<p align="center">
<b>Gen AI</b><br>

</p>

** **

In [None]:
import torch
import numpy as np
import cv2
import os
import random
from diffusers import DiffusionPipeline, DPMSolverMultistepScheduler
from google.colab import drive

# Drive
drive.mount('/content/drive')
output_dir = "/content/drive/MyDrive/generated_videos"
os.makedirs(output_dir, exist_ok=True)

# Models used
models = [
    "damo-vilab/text-to-video-ms-1.7b",
    "cerspense/zeroscope_v2_576w"
]

# Basic prompts
prompts = [
    "Early school kids playing football during break time",
    "A person scrolling on a phone in cafe with coffee",
    "Old lady watering garden grass in the courtyard",
    "A playful puppy running across a grassy field, chasing butterflies.",
    "A 3D animation showing how the human heart pumps blood through the body."
]

# style modifiers
style_modifiers = [
    "cinematic wide shot",
    "close-up view",
    "from a drone camera perspective",
    "with dramatic lighting",
    "in the morning sunlight",
    "in a cozy environment",
    "hyper-realistic style",
    "soft natural colors",
    "dynamic camera movement",
    "digital art style"
]

def expand_prompt(base_prompt):
    extras = random.sample(style_modifiers, k=random.randint(1, 3))
    return f"{base_prompt}, " + ", ".join(extras)

# duration
target_duration_sec = 10

# Generate videos
video_count = 0
for model_index, model_id in enumerate(models):
    print(f"\nLoading model: {model_id}")

    if "zeroscope" in model_id:
        pipe = DiffusionPipeline.from_pretrained(model_id, torch_dtype=torch.float16)
    else:
        pipe = DiffusionPipeline.from_pretrained(model_id, torch_dtype=torch.float16, variant="fp16")

    pipe.scheduler = DPMSolverMultistepScheduler.from_config(pipe.scheduler.config)
    pipe.enable_model_cpu_offload()

    if model_index == 0:
        selected_prompts = prompts[:3]
    else:
        selected_prompts = prompts[3:]

    for prompt in selected_prompts:
        video_count += 1
        final_prompt = expand_prompt(prompt)

        print(f"\nGenerating video {video_count}")
        print(f"Base prompt: {prompt}")
        print(f"Expanded prompt: {final_prompt}\n")

        fps = random.randint(8, 12)
        seed = random.randint(0, 999999)
        generator = torch.manual_seed(seed)

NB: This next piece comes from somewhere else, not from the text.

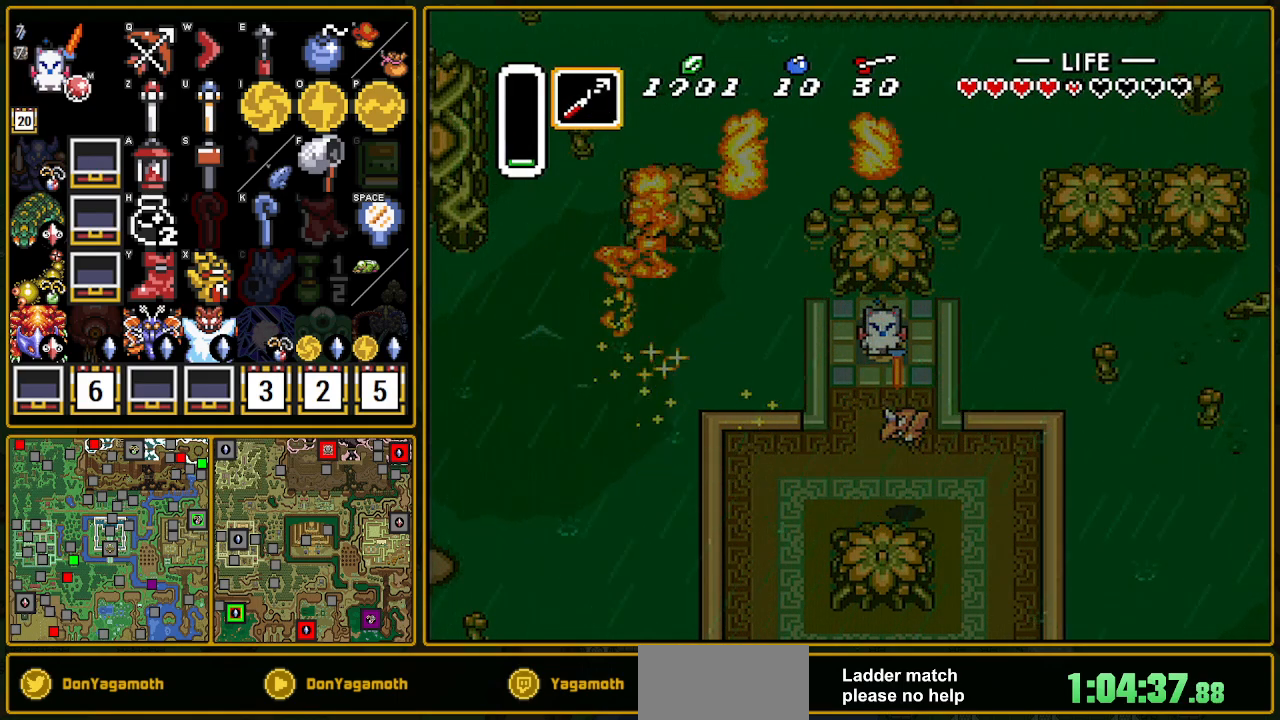
{"buttons": [], "events": []}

        target_frames = fps * target_duration_sec

        result = pipe(
            final_prompt,
            num_inference_steps=50,
            num_frames=target_frames,
            generator=generator
        )

        video_frames_batches = result.frames
        all_frames = [frame for batch in video_frames_batches for frame in batch]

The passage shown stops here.